(Stored records)
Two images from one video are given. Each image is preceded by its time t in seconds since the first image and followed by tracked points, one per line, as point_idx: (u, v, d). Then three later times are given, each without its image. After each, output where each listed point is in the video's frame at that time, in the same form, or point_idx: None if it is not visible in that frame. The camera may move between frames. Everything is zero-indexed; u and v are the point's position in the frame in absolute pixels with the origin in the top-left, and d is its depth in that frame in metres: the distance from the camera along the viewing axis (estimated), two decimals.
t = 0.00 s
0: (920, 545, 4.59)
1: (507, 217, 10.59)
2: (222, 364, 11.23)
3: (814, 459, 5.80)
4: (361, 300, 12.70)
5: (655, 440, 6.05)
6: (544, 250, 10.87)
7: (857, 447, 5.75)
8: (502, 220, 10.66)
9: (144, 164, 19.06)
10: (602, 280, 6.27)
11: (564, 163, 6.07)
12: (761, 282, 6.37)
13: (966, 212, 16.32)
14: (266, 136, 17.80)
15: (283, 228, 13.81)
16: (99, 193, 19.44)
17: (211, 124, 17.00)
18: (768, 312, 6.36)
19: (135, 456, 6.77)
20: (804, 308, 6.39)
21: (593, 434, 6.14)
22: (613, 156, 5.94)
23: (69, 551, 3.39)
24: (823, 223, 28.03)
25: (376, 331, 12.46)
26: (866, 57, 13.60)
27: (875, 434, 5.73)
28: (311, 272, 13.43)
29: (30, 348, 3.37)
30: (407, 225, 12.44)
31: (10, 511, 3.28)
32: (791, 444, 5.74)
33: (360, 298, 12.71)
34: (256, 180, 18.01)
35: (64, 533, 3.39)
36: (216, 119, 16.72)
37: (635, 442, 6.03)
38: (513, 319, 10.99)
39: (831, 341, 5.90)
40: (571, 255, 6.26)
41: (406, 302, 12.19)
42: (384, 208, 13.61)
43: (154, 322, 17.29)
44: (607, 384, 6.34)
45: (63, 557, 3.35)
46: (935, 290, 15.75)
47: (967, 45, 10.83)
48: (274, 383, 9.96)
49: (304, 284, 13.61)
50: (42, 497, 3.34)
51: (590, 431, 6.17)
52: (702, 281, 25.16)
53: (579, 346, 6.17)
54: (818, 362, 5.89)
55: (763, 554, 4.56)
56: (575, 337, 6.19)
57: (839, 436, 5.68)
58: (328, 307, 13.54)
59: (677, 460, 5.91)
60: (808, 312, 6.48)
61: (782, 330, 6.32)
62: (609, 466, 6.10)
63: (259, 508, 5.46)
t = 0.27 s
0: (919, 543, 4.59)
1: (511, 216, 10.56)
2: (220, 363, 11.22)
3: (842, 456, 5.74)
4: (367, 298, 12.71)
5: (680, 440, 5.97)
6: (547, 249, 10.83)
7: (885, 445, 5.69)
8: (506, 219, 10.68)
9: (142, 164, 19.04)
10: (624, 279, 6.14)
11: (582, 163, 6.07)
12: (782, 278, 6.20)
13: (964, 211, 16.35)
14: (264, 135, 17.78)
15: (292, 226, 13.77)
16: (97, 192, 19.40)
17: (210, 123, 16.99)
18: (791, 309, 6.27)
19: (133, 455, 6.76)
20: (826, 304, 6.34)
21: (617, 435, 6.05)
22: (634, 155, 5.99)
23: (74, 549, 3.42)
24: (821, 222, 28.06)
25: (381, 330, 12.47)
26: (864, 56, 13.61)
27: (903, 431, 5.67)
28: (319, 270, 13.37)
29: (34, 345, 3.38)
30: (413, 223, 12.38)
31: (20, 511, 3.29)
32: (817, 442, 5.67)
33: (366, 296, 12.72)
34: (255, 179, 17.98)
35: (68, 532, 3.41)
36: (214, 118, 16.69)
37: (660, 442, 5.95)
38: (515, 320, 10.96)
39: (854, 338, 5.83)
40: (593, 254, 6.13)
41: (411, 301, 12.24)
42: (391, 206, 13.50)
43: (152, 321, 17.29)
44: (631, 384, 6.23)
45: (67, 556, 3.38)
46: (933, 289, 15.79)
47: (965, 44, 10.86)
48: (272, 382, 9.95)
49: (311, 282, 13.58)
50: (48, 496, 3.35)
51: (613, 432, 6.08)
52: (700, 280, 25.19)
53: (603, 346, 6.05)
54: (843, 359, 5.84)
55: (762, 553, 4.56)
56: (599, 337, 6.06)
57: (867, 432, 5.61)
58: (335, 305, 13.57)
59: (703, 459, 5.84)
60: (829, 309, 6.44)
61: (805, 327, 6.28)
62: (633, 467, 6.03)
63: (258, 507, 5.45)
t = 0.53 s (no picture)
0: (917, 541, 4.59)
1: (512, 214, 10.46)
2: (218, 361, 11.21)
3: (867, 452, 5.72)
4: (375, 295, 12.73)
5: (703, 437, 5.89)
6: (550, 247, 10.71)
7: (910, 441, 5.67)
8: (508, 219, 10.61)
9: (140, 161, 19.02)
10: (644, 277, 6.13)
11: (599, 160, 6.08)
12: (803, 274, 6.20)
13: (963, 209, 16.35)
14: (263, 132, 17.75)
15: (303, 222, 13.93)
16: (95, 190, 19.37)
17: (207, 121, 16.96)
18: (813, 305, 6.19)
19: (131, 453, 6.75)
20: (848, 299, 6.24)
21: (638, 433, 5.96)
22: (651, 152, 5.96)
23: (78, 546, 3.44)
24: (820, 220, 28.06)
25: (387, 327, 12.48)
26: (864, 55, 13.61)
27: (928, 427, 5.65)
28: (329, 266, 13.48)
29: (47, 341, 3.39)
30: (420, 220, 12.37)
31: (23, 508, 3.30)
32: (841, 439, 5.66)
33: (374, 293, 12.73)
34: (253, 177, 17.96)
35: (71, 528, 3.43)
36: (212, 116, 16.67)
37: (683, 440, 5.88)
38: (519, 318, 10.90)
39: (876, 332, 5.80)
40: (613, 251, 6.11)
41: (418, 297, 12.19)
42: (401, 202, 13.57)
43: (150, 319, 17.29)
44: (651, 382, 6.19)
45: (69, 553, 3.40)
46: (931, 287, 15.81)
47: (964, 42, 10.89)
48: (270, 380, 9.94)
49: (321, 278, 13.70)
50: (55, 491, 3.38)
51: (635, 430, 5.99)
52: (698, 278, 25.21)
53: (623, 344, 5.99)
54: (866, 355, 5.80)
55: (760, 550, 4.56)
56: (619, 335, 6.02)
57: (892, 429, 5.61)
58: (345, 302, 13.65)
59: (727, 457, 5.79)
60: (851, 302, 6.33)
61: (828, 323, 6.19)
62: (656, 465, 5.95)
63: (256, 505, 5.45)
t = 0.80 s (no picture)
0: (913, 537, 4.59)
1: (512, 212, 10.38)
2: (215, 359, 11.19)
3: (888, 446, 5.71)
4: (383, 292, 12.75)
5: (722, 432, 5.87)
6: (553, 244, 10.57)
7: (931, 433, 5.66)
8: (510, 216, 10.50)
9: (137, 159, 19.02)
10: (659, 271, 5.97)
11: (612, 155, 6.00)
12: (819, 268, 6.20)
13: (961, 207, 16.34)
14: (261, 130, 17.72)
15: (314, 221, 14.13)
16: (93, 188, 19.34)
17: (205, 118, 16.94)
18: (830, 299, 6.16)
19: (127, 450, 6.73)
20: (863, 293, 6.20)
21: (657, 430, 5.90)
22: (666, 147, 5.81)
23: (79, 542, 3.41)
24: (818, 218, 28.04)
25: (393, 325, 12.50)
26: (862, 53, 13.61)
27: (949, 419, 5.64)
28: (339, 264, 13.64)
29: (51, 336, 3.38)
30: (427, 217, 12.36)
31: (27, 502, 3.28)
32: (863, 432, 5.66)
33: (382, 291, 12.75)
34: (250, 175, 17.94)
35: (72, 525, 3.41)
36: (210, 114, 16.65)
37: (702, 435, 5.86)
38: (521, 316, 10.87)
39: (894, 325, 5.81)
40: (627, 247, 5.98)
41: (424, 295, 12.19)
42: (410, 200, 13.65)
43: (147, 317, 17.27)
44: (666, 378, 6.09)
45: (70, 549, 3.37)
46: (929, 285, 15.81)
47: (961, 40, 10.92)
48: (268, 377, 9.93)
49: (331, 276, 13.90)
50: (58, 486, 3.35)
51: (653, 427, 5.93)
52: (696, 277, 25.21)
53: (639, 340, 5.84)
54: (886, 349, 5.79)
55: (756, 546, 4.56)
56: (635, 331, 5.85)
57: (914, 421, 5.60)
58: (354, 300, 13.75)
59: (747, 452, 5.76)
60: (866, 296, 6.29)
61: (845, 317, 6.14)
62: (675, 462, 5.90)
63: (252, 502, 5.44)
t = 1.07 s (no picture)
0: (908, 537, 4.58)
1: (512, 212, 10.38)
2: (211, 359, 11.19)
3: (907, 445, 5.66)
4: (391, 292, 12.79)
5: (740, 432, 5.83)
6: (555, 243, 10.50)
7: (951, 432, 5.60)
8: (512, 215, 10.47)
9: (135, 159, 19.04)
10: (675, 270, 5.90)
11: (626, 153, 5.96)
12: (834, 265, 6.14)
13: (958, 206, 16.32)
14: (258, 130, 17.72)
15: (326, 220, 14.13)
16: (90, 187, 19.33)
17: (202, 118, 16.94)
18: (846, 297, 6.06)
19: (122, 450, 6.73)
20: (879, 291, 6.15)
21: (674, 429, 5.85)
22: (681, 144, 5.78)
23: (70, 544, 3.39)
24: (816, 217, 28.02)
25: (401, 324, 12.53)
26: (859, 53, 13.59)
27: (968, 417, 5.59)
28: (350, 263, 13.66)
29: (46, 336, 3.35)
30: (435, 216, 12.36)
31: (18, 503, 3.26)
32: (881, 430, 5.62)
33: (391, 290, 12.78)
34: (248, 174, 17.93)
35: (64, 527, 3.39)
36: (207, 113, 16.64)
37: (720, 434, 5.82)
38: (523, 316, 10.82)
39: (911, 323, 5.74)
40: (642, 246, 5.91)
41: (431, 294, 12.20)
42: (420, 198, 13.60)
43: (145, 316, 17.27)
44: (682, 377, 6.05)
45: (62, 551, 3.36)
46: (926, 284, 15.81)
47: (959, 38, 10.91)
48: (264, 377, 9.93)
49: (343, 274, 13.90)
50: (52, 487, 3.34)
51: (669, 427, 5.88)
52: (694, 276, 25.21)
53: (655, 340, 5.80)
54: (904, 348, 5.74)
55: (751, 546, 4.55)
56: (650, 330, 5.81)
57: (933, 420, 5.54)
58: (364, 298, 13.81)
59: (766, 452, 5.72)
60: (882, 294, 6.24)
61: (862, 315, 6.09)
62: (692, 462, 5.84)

## Exercise brief:
Please give again the lines above between the line holding "61: (805, 327, 6.28)" and the line holding "51: (635, 430, 5.99)", inclusive, exactly as they are and with nothing added.

## Exercise answer:
61: (805, 327, 6.28)
62: (633, 467, 6.03)
63: (258, 507, 5.45)
t = 0.53 s (no picture)
0: (917, 541, 4.59)
1: (512, 214, 10.46)
2: (218, 361, 11.21)
3: (867, 452, 5.72)
4: (375, 295, 12.73)
5: (703, 437, 5.89)
6: (550, 247, 10.71)
7: (910, 441, 5.67)
8: (508, 219, 10.61)
9: (140, 161, 19.02)
10: (644, 277, 6.13)
11: (599, 160, 6.08)
12: (803, 274, 6.20)
13: (963, 209, 16.35)
14: (263, 132, 17.75)
15: (303, 222, 13.93)
16: (95, 190, 19.37)
17: (207, 121, 16.96)
18: (813, 305, 6.19)
19: (131, 453, 6.75)
20: (848, 299, 6.24)
21: (638, 433, 5.96)
22: (651, 152, 5.96)
23: (78, 546, 3.44)
24: (820, 220, 28.06)
25: (387, 327, 12.48)
26: (864, 55, 13.61)
27: (928, 427, 5.65)
28: (329, 266, 13.48)
29: (47, 341, 3.39)
30: (420, 220, 12.37)
31: (23, 508, 3.30)
32: (841, 439, 5.66)
33: (374, 293, 12.73)
34: (253, 177, 17.96)
35: (71, 528, 3.43)
36: (212, 116, 16.67)
37: (683, 440, 5.88)
38: (519, 318, 10.90)
39: (876, 332, 5.80)
40: (613, 251, 6.11)
41: (418, 297, 12.19)
42: (401, 202, 13.57)
43: (150, 319, 17.29)
44: (651, 382, 6.19)
45: (69, 553, 3.40)
46: (931, 287, 15.81)
47: (964, 42, 10.89)
48: (270, 380, 9.94)
49: (321, 278, 13.70)
50: (55, 491, 3.38)
51: (635, 430, 5.99)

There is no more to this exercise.